ProQuest Alexander Street Twentieth Century Advice Literature










Vendor: ProQuest

Rapid and drastic changes in cultural values and behaviors touched nearly every aspect of American life in the twentieth century. Conduct, behavioral, advice, and etiquette literature reveal how society grappled with these changes.
Twentieth Century Advice Literature: North American Guides on Race, Sex, Gender, and the Family will contain more than 150,000 pages of text.

Items such as How to Get Along with Black People: A Handbook for White Folks and Some Black Folks Too (1940), and Art of Living: Etiquette for the Permissive Age (1972) give students and researchers deep insights into shifting attitudes and values over time.

These sorts of materials typically fell out of date quickly and were rarely collected or preserved by libraries. Much of the content was distributed by organizations only to their members and was never cataloged.
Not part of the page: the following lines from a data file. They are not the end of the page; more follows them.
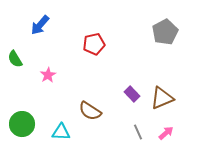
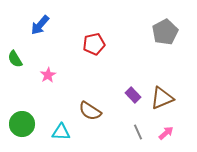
purple rectangle: moved 1 px right, 1 px down
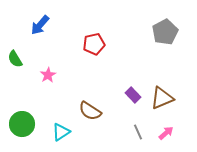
cyan triangle: rotated 36 degrees counterclockwise
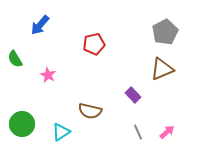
pink star: rotated 14 degrees counterclockwise
brown triangle: moved 29 px up
brown semicircle: rotated 20 degrees counterclockwise
pink arrow: moved 1 px right, 1 px up
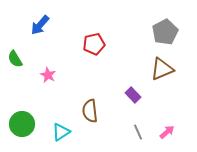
brown semicircle: rotated 70 degrees clockwise
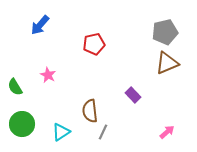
gray pentagon: rotated 15 degrees clockwise
green semicircle: moved 28 px down
brown triangle: moved 5 px right, 6 px up
gray line: moved 35 px left; rotated 49 degrees clockwise
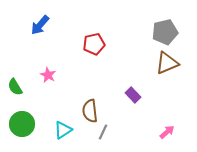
cyan triangle: moved 2 px right, 2 px up
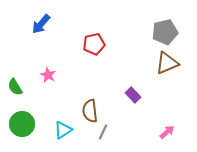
blue arrow: moved 1 px right, 1 px up
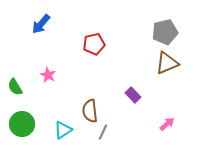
pink arrow: moved 8 px up
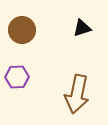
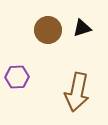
brown circle: moved 26 px right
brown arrow: moved 2 px up
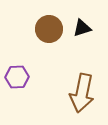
brown circle: moved 1 px right, 1 px up
brown arrow: moved 5 px right, 1 px down
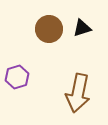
purple hexagon: rotated 15 degrees counterclockwise
brown arrow: moved 4 px left
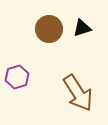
brown arrow: rotated 45 degrees counterclockwise
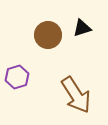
brown circle: moved 1 px left, 6 px down
brown arrow: moved 2 px left, 2 px down
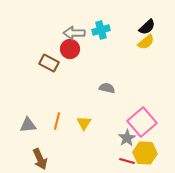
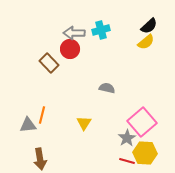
black semicircle: moved 2 px right, 1 px up
brown rectangle: rotated 18 degrees clockwise
orange line: moved 15 px left, 6 px up
brown arrow: rotated 15 degrees clockwise
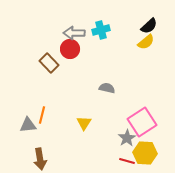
pink square: rotated 8 degrees clockwise
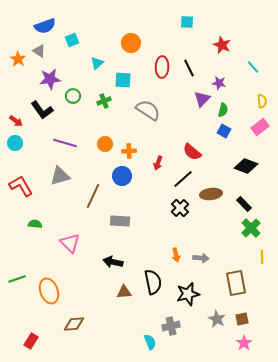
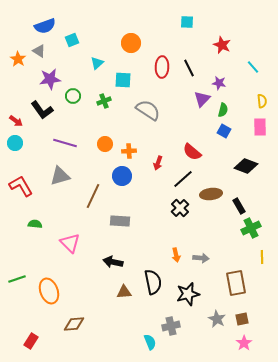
pink rectangle at (260, 127): rotated 54 degrees counterclockwise
black rectangle at (244, 204): moved 5 px left, 2 px down; rotated 14 degrees clockwise
green cross at (251, 228): rotated 18 degrees clockwise
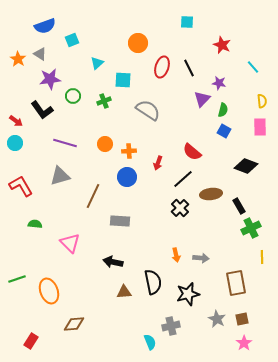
orange circle at (131, 43): moved 7 px right
gray triangle at (39, 51): moved 1 px right, 3 px down
red ellipse at (162, 67): rotated 15 degrees clockwise
blue circle at (122, 176): moved 5 px right, 1 px down
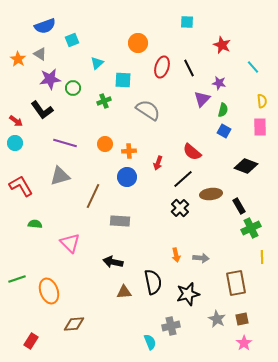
green circle at (73, 96): moved 8 px up
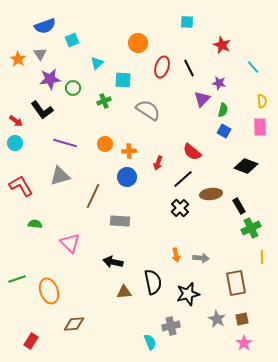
gray triangle at (40, 54): rotated 24 degrees clockwise
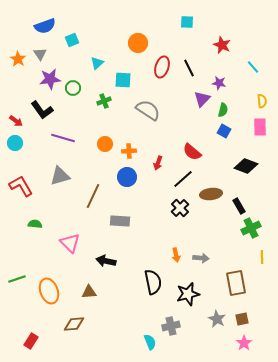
purple line at (65, 143): moved 2 px left, 5 px up
black arrow at (113, 262): moved 7 px left, 1 px up
brown triangle at (124, 292): moved 35 px left
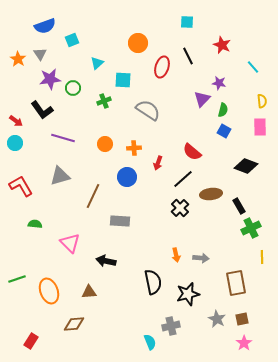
black line at (189, 68): moved 1 px left, 12 px up
orange cross at (129, 151): moved 5 px right, 3 px up
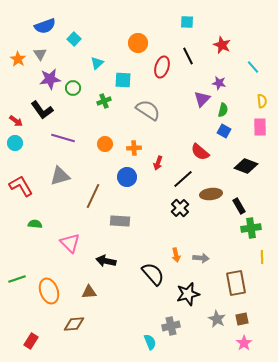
cyan square at (72, 40): moved 2 px right, 1 px up; rotated 24 degrees counterclockwise
red semicircle at (192, 152): moved 8 px right
green cross at (251, 228): rotated 18 degrees clockwise
black semicircle at (153, 282): moved 8 px up; rotated 30 degrees counterclockwise
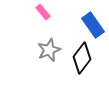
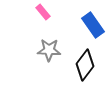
gray star: rotated 25 degrees clockwise
black diamond: moved 3 px right, 7 px down
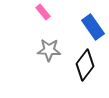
blue rectangle: moved 2 px down
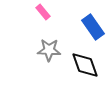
black diamond: rotated 56 degrees counterclockwise
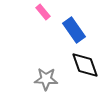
blue rectangle: moved 19 px left, 3 px down
gray star: moved 3 px left, 29 px down
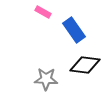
pink rectangle: rotated 21 degrees counterclockwise
black diamond: rotated 64 degrees counterclockwise
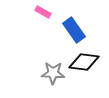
black diamond: moved 1 px left, 3 px up
gray star: moved 7 px right, 6 px up
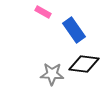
black diamond: moved 2 px down
gray star: moved 1 px left, 1 px down
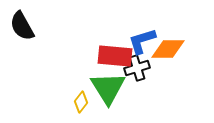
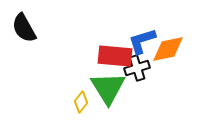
black semicircle: moved 2 px right, 2 px down
orange diamond: rotated 12 degrees counterclockwise
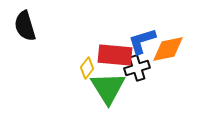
black semicircle: moved 1 px right, 2 px up; rotated 12 degrees clockwise
red rectangle: moved 1 px up
yellow diamond: moved 6 px right, 34 px up
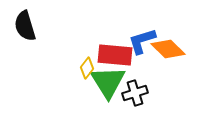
orange diamond: rotated 56 degrees clockwise
black cross: moved 2 px left, 25 px down
green triangle: moved 6 px up
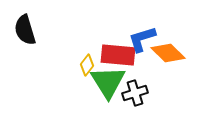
black semicircle: moved 4 px down
blue L-shape: moved 2 px up
orange diamond: moved 4 px down
red rectangle: moved 3 px right
yellow diamond: moved 3 px up
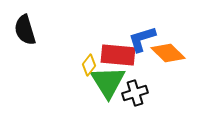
yellow diamond: moved 2 px right
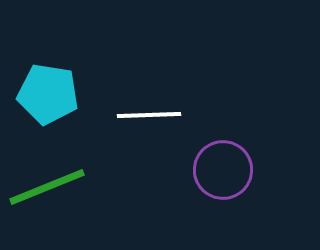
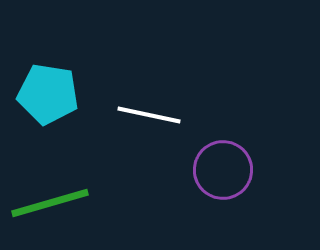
white line: rotated 14 degrees clockwise
green line: moved 3 px right, 16 px down; rotated 6 degrees clockwise
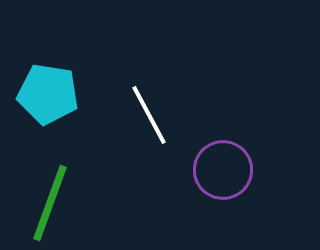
white line: rotated 50 degrees clockwise
green line: rotated 54 degrees counterclockwise
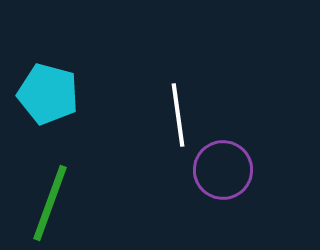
cyan pentagon: rotated 6 degrees clockwise
white line: moved 29 px right; rotated 20 degrees clockwise
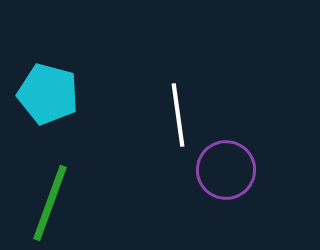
purple circle: moved 3 px right
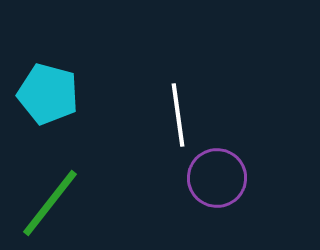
purple circle: moved 9 px left, 8 px down
green line: rotated 18 degrees clockwise
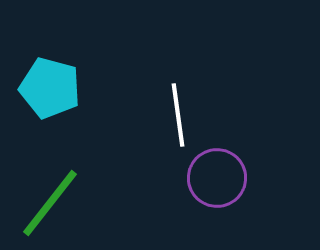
cyan pentagon: moved 2 px right, 6 px up
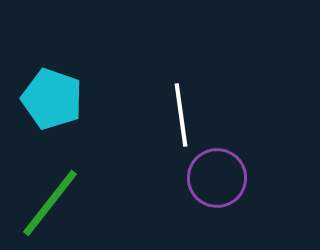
cyan pentagon: moved 2 px right, 11 px down; rotated 4 degrees clockwise
white line: moved 3 px right
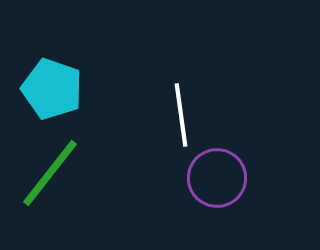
cyan pentagon: moved 10 px up
green line: moved 30 px up
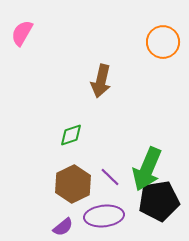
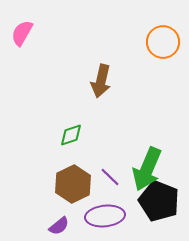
black pentagon: rotated 30 degrees clockwise
purple ellipse: moved 1 px right
purple semicircle: moved 4 px left, 1 px up
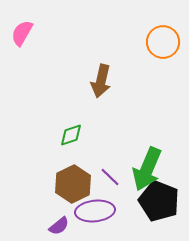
purple ellipse: moved 10 px left, 5 px up
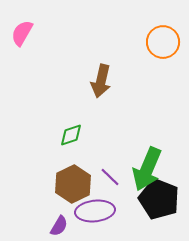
black pentagon: moved 2 px up
purple semicircle: rotated 20 degrees counterclockwise
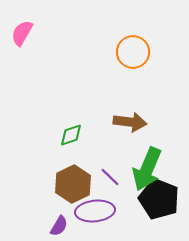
orange circle: moved 30 px left, 10 px down
brown arrow: moved 29 px right, 41 px down; rotated 96 degrees counterclockwise
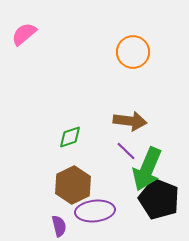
pink semicircle: moved 2 px right, 1 px down; rotated 20 degrees clockwise
brown arrow: moved 1 px up
green diamond: moved 1 px left, 2 px down
purple line: moved 16 px right, 26 px up
brown hexagon: moved 1 px down
purple semicircle: rotated 45 degrees counterclockwise
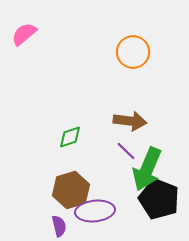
brown hexagon: moved 2 px left, 5 px down; rotated 9 degrees clockwise
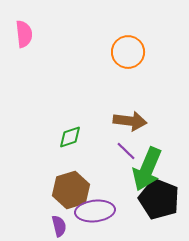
pink semicircle: rotated 124 degrees clockwise
orange circle: moved 5 px left
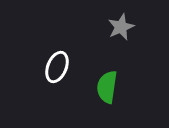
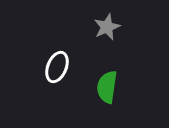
gray star: moved 14 px left
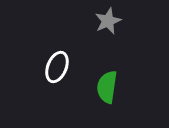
gray star: moved 1 px right, 6 px up
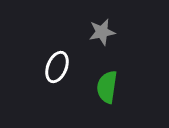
gray star: moved 6 px left, 11 px down; rotated 12 degrees clockwise
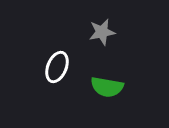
green semicircle: rotated 88 degrees counterclockwise
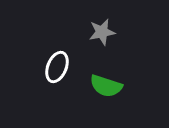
green semicircle: moved 1 px left, 1 px up; rotated 8 degrees clockwise
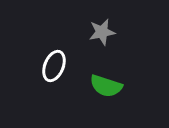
white ellipse: moved 3 px left, 1 px up
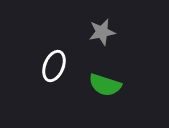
green semicircle: moved 1 px left, 1 px up
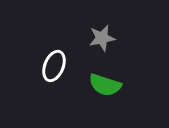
gray star: moved 6 px down
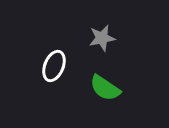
green semicircle: moved 3 px down; rotated 16 degrees clockwise
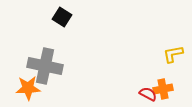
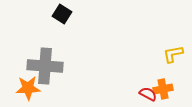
black square: moved 3 px up
gray cross: rotated 8 degrees counterclockwise
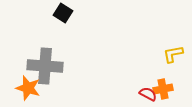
black square: moved 1 px right, 1 px up
orange star: rotated 20 degrees clockwise
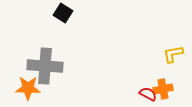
orange star: rotated 15 degrees counterclockwise
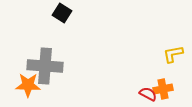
black square: moved 1 px left
orange star: moved 3 px up
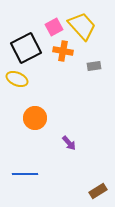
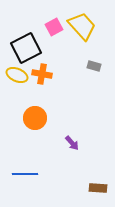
orange cross: moved 21 px left, 23 px down
gray rectangle: rotated 24 degrees clockwise
yellow ellipse: moved 4 px up
purple arrow: moved 3 px right
brown rectangle: moved 3 px up; rotated 36 degrees clockwise
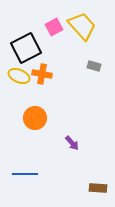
yellow ellipse: moved 2 px right, 1 px down
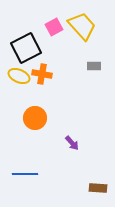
gray rectangle: rotated 16 degrees counterclockwise
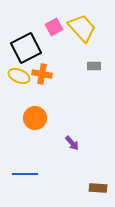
yellow trapezoid: moved 2 px down
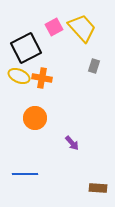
gray rectangle: rotated 72 degrees counterclockwise
orange cross: moved 4 px down
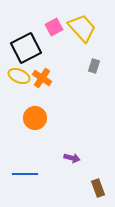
orange cross: rotated 24 degrees clockwise
purple arrow: moved 15 px down; rotated 35 degrees counterclockwise
brown rectangle: rotated 66 degrees clockwise
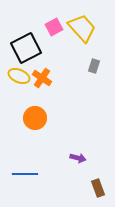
purple arrow: moved 6 px right
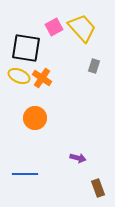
black square: rotated 36 degrees clockwise
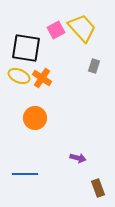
pink square: moved 2 px right, 3 px down
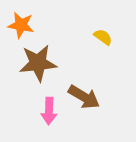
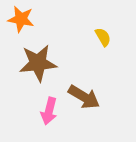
orange star: moved 6 px up
yellow semicircle: rotated 24 degrees clockwise
pink arrow: rotated 12 degrees clockwise
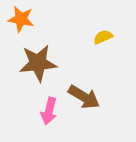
yellow semicircle: rotated 84 degrees counterclockwise
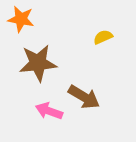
pink arrow: rotated 96 degrees clockwise
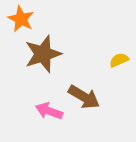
orange star: rotated 16 degrees clockwise
yellow semicircle: moved 16 px right, 23 px down
brown star: moved 5 px right, 9 px up; rotated 12 degrees counterclockwise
Alexander Street is painstakingly collecting the literature from archives and academics around the country, with more than a third of the items in the database classified as ephemeral.

Twentieth Century Advice Literature will focus on gender roles and relations, American consumerism, views of democratic citizenship, character development for children, changes in reaction to each major war (including World Wars I and II, Korea, and Vietnam), class relations, and adjustments to new technology (such as proper manners when using one’s new telephone, point-and-shoot camera, or e-mail).

Scholars of American history, cultural studies, gender studies, literature, psychology, sociology, language, and linguistics will find a wealth of insights into the way Americans have behaved, spoken, and interacted over time. In plain language that is accessible to undergraduates and scholars, advice literature gives us detailed, contemporaneous accounts of rules and guidelines in place and time, along with the underpinning reasons and justifications—how people actually behaved compared with the dictates of how they ought to behave. The content is often illustrated and can transport users, conveying the feeling of the decade by allowing them to watch and read as did people of the day.